Event labeling Event detection  Ensemble learning Background knowledge 

1 Introduction

Event labeling is recognized as a basic function in surveillance and monitoring systems. Labels are essential for evaluation of the algorithms and for incorporation in real time systems. However, event labeling is an expensive and time-consuming task which requires synergy of one or more human experts. Several solutions have been developed to avoid performing human-based labeling. The first group of methods relies on the creation of artificial and simulated data [31, 38, 42, 44] so that both normal and abnormal instances are generated via simulation. In the second group, events are injected on real background data [8, 28]. However, the ideal scenario is to have access to ground truth data [35] where both normal and abnormal instances are labeled without simulation. The first and second solutions suffer from two issues. Firstly, they do not reflect the reality [41] and secondly it is extremely difficult to develop a simulator that generates data close to the ground truth [19]. Besides, availability of ground truth data is limited or has been under some criticisms (e.g. [37, 50]).

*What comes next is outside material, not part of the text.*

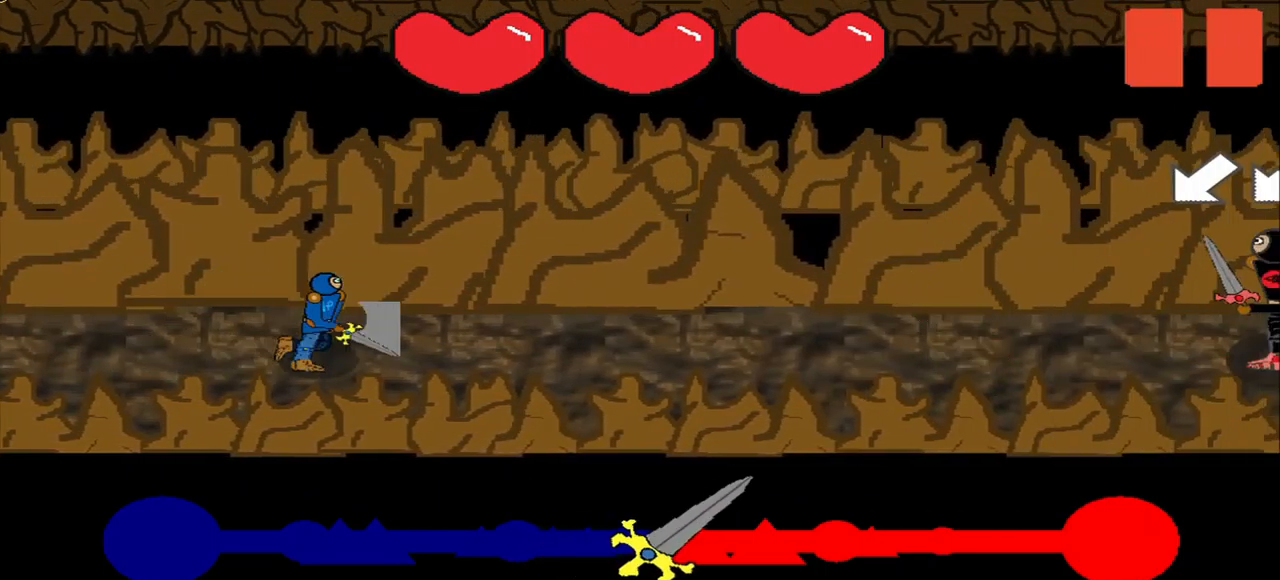
{"buttons": [], "left_stick": "center", "right_stick": "center", "events": [[42, "right_stick", "center"]]}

Regardless of learning methodologies, evaluation of event detectors is still highly dependent on human efforts. In supervised event detection, both normal and abnormal instances are required to be labeled by human experts. In semi-supervised approaches normal instances should be labeled by humans. In unsupervised methods, detected events are required to be verified by human experts. However, in practice, labeling or verification of events by human experts can be extremely time-consuming and expensive [41]. In order to solve this problem some efforts have been made to assist users to label data more efficiently via a graphical user interface [41]. However, such methodologies still are human-dependent to a great extent.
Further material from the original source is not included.